A slew of recent horror movies invoke the spectre of ageing as the ultimate bogeyman, from The Substance to Villains. That fear is so great that it’s no longer just the preserve of the girlies. Last week, Vladimir Putin and Xi Jinping were overheard on a state visit discussing the benefits of organ harvesting to extend their lives, perhaps indefinitely. “In the past, it used to be rare for someone to be older than 70 and these days they say that at 70 one’s still a child,” Xi’s interpreter was heard telling Putin. He added: “With the development of biotechnology, human organs can be continuously transplanted, and people can live younger and younger, and even achieve immortality.”
Is this any more sinister than spending the equivalent of someone’s life savings on stretching and yanking back all the skin on your face?
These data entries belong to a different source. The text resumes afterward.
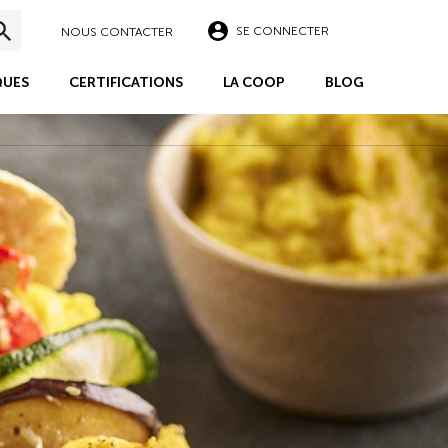
SE CONNECTER
NOUS CONTACTER
UES
CERTIFICATIONS
LA COOP
BLOG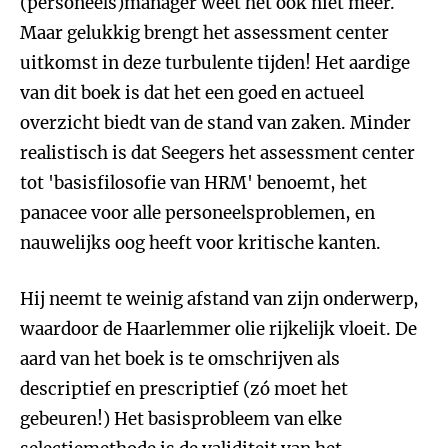
(personeels)manager weet het ook niet meer.
Maar gelukkig brengt het assessment center
uitkomst in deze turbulente tijden! Het aardige
van dit boek is dat het een goed en actueel
overzicht biedt van de stand van zaken. Minder
realistisch is dat Seegers het assessment center
tot 'basisfilosofie van HRM' benoemt, het
panacee voor alle personeelsproblemen, en
nauwelijks oog heeft voor kritische kanten.
Hij neemt te weinig afstand van zijn onderwerp,
waardoor de Haarlemmer olie rijkelijk vloeit. De
aard van het boek is te omschrijven als
descriptief en prescriptief (zó moet het
gebeuren!) Het basisprobleem van elke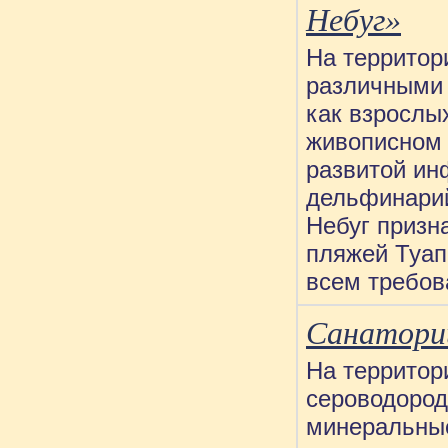
Небуг»
На территор
различными 
как взрослых
живописном 
развитой ин
дельфинари
Небуг призн
пляжей Туап
всем требов
Санатори
На территор
сероводород
минеральные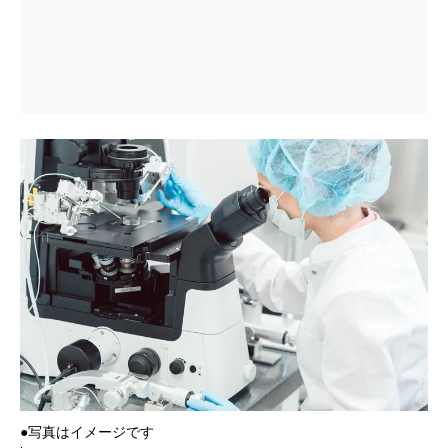
●写真はイメージです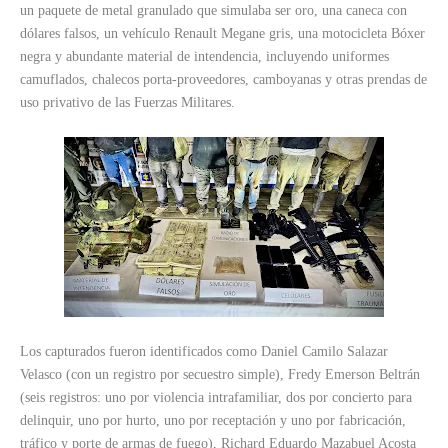
un paquete de metal granulado que simulaba ser oro, una caneca con
dólares falsos, un vehículo Renault Megane gris, una motocicleta Bóxer
negra y abundante material de intendencia, incluyendo uniformes
camuflados, chalecos porta-proveedores, camboyanas y otras prendas de
uso privativo de las Fuerzas Militares.
Los capturados fueron identificados como Daniel Camilo Salazar
Velasco (con un registro por secuestro simple), Fredy Emerson Beltrán
(seis registros: uno por violencia intrafamiliar, dos por concierto para
delinquir, uno por hurto, uno por receptación y uno por fabricación,
tráfico y porte de armas de fuego), Richard Eduardo Mazabuel Acosta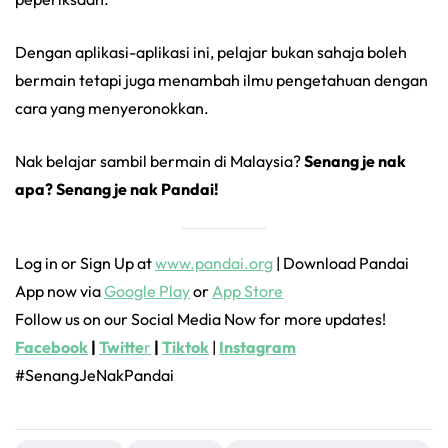
Dengan aplikasi-aplikasi ini, pelajar bukan sahaja boleh
bermain tetapi juga menambah ilmu pengetahuan dengan
cara yang menyeronokkan.
Nak belajar sambil bermain di Malaysia?
Senang je nak
apa? Senang je nak Pandai!
Log in or Sign Up at
www.pandai.org
| Download Pandai
App now via
Google Play
or
App Store
Follow us on our Social Media Now for more updates!
Facebook
|
Twitte
r
|
Tiktok
|
Instagram
#SenangJeNakPandai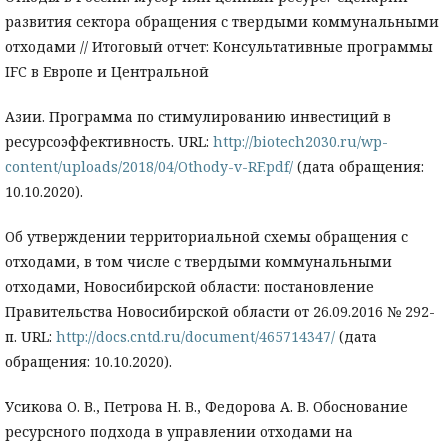
развития сектора обращения с твердыми коммунальными
отходами // Итоговый отчет: Консультативные программы
IFC в Европе и Центральной
Азии. Программа по стимулированию инвестиций в
ресурсоэффективность. URL:
http://biotech2030.ru/wp-
content/uploads/2018/04/Othody-v-RF.pdf/
(дата обращения:
10.10.2020).
Об утверждении территориальной схемы обращения с
отходами, в том числе с твердыми коммунальными
отходами, Новосибирской области: постановление
Правительства Новосибирской области от 26.09.2016 № 292-
п. URL:
http://docs.cntd.ru/document/465714347/
(дата
обращения: 10.10.2020).
Усикова О. В., Петрова Н. В., Федорова А. В. Обоснование
ресурсного подхода в управлении отходами на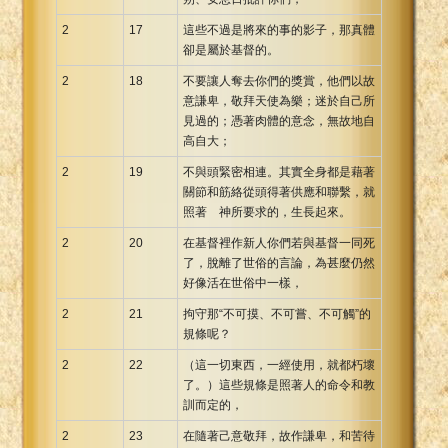
2
17
這些不過是將來的事的影子，那真體
卻是屬於基督的。
2
18
不要讓人奪去你們的獎賞，他們以故
意謙卑，敬拜天使為樂；迷於自己所
見過的；憑著肉體的意念，無故地自
高自大；
2
19
不與頭緊密相連。其實全身都是藉著
關節和筋絡從頭得著供應和聯繫，就
照著 神所要求的，生長起來。
2
20
在基督裡作新人你們若與基督一同死
了，脫離了世俗的言論，為甚麼仍然
好像活在世俗中一樣，
2
21
拘守那“不可摸、不可嘗、不可觸”的
規條呢？
2
22
（這一切東西，一經使用，就都朽壞
了。）這些規條是照著人的命令和教
訓而定的，
2
23
在隨著己意敬拜，故作謙卑，和苦待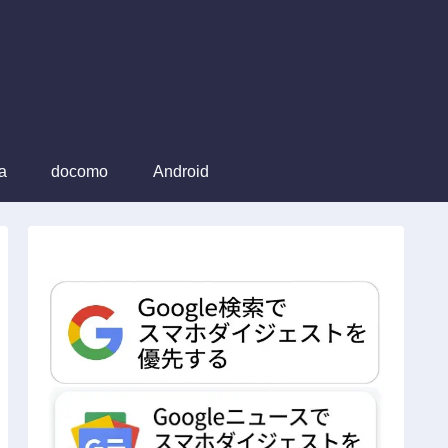
a
docomo
Android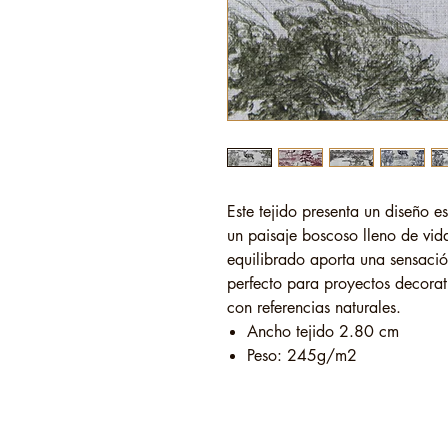
Este tejido presenta un diseño e
un paisaje boscoso lleno de vida
equilibrado aporta una sensación
perfecto para proyectos decorat
con referencias naturales.
Ancho tejido 2.80 cm
Peso: 245g/m2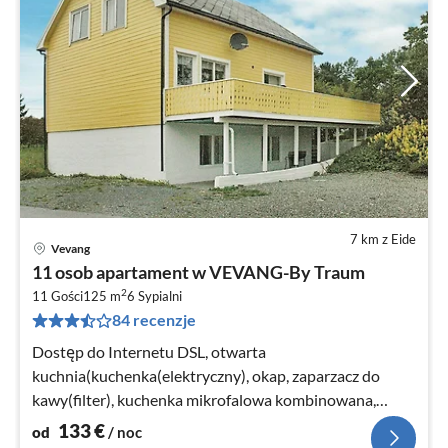
7 km z Eide
Vevang
Ce
11 osob apartament w VEVANG-By Traum
od
2
1
11 Gości
125 m
6
Sypialni
84 recenzje
za
no
Dostęp do Internetu DSL, otwarta
kuchnia(kuchenka(elektryczny), okap, zaparzacz do
kawy(filter), kuchenka mikrofalowa kombinowana,
zmywarka do naczyń, lodówka, zamrażarka(> 250L)
133
€
od
/ noc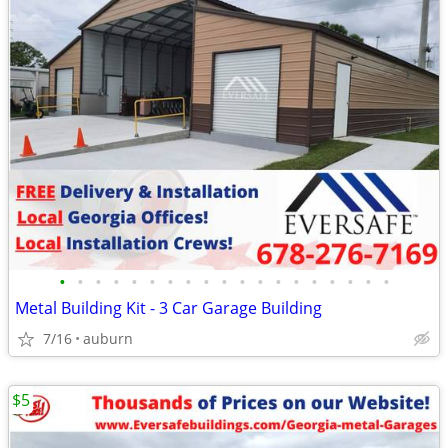
•
•
•
•
•
•
•
•
•
•
•
•
•
•
•
•
•
•
•
Metal Building Kit - 3 Car Garage Building
7/16
auburn
$5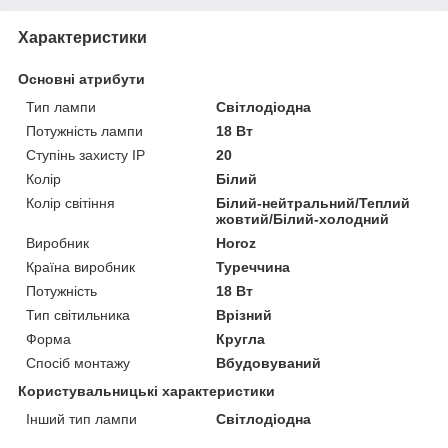
Характеристики
Основні атрибути
Тип лампи
Світлодіодна
Потужність лампи
18 Вт
Ступінь захисту IP
20
Колір
Білий
Колір світіння
Білий-нейтральний/Теплий
жовтий/Білий-холодний
Виробник
Horoz
Країна виробник
Туреччина
Потужність
18 Вт
Тип світильника
Врізний
Форма
Кругла
Спосіб монтажу
Вбудовуваний
Користувальницькі характеристики
Інший тип лампи
Світлодіодна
I mean yes, obviously it is. But only marginally so. If we’re not careful, we could slide into a future where evil men live for ever and rich women sit beside them looking baby-faced. Not just facially either: apparently the newest cosmetic procedure for the uber wealthy is a “handlift”, so that your veiny, septuagenarian claws won’t end up giving you away to whoever cares enough to look at them.
The rest of us won’t have to bother about this, though. We won’t have the money to join in, unless facelifts become as accessible as lip flips and dermal filler nose jobs. And if they did, of course, the rich wouldn’t want them any more. It’s easy to be dismissive about these kinds of things, to think: “Why should I care about what the current trend in beauty tweakments is?” But look, sadly, we have to care. What we consider hot doesn’t exist in a vacuum. Beauty is, at heart, an expression of luxury. And by the same logic, looking young is a canny investment. We might all be looking ahead into a dystopian, optimised future where our non-existent pension plans have to be blown on trips to Guadalajara. If you want to picture the future of luxury, imagine a boot stamping on a human yet curiously perfectly unlined face. For ever.